As with artists of any medium, musicians are sometimes faced with critics who call their latest works "departures" and "evolutions." Most often, such words are used to convey shifts in sound, direction and perspective, and occasionally lead to exclamations that the work in question may in fact be the artist's "best to date." Usually, works that inspire such description are indeed remarkable, but the problem for critics is often one of being so thoroughly blind sided by a specific work that more analytical words simply don't come to the fore of their weird writers' brains. Such is the case, as you may have guessed, with Cosy Sheridan's latest release, The Pomegranate Seed.
It's a record written, according to Sheridan, as an exploration of the modern woman; of appetite, body image and myth in modern culture—"a one-woman show of songs and vignettes." Rather than simply expanding upon her acclaimed wink-of-the-eye brand of cleverness and propensity for lyrical content few singer-songwriters of her generation have the muscle to take on, Sheridan went for broke on the new record, her seventh thus far. The record, in fact, is based upon Sheridan's two-act stage play of the same title. Already one of folk music's most talented and fastest-rising stars, Sheridan has never been one for stagnation. It follows then that she would desire to take to a new stage with a new form of artistic expression.

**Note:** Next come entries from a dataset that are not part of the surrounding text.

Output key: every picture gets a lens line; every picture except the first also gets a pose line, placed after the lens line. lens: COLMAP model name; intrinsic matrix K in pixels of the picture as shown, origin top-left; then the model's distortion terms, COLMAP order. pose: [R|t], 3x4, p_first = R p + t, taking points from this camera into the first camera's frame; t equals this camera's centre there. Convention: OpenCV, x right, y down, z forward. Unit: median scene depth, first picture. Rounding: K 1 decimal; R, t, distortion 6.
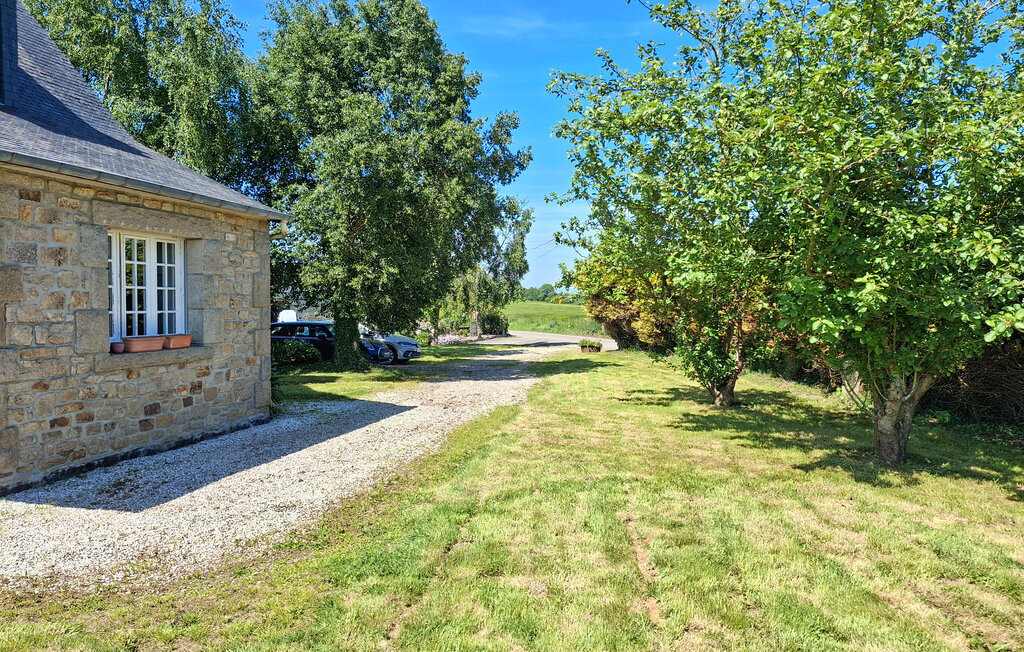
lens RADIAL K [[753.4, 0, 507.0], [0, 753.4, 324.4], [0, 0, 1]] dist [0.106533, -0.194931]
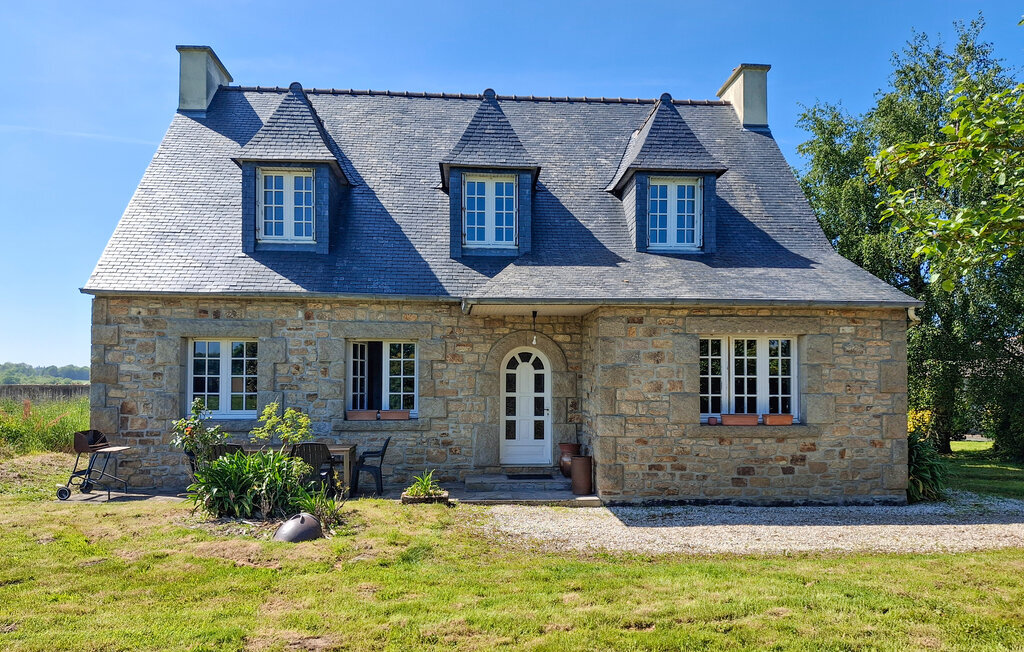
lens RADIAL K [[736.0, 0, 511.5], [0, 736.0, 373.1], [0, 0, 1]] dist [0.099232, -0.181536]
pose [[0.281708, -0.020203, -0.959288, 0.625778], [-0.028753, 0.999152, -0.029486, -0.005386], [0.959069, 0.035888, 0.280888, 0.262944]]
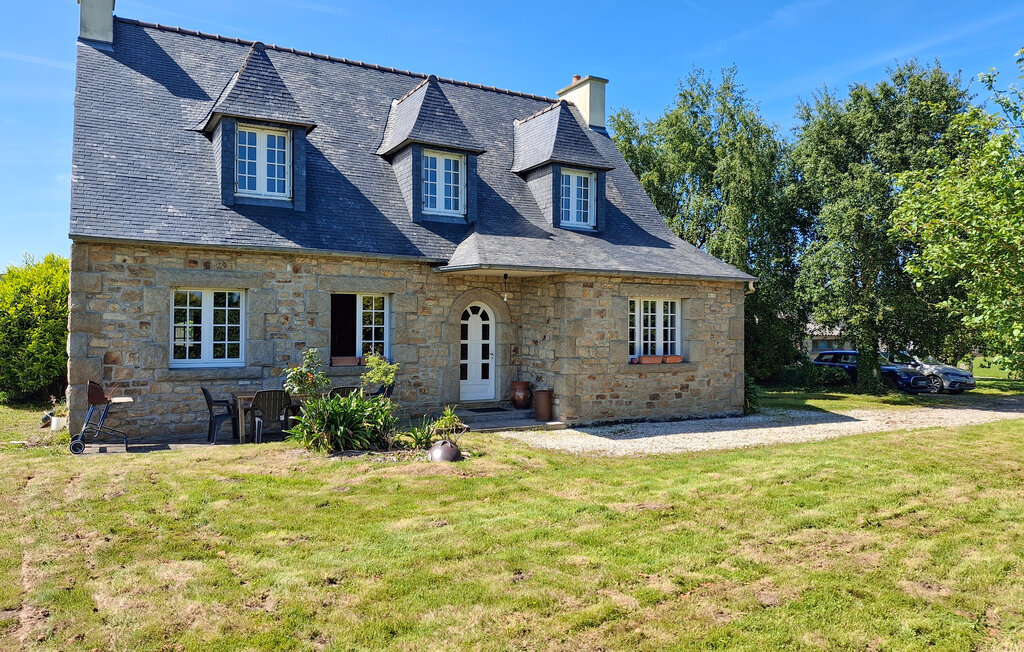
lens RADIAL K [[753.4, 0, 507.0], [0, 753.4, 324.4], [0, 0, 1]] dist [0.106533, -0.194931]
pose [[0.672777, -0.004905, -0.739830, 0.600455], [-0.023470, 0.999333, -0.027969, 0.000236], [0.739473, 0.036181, 0.672213, -0.434726]]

What the record seems to say is that not only has Sheridan found her songwriting self, she's come to a place from which she is able to survey the world in which we live and contextualize if for other human beings, particularly women. The songs span the oft passed over territory between the boundaries of optimism and hopefulness, and the darkness of the human experience. The Pomegranate Seed is Sheridan's soul bled directly to disc—imagine the live experience.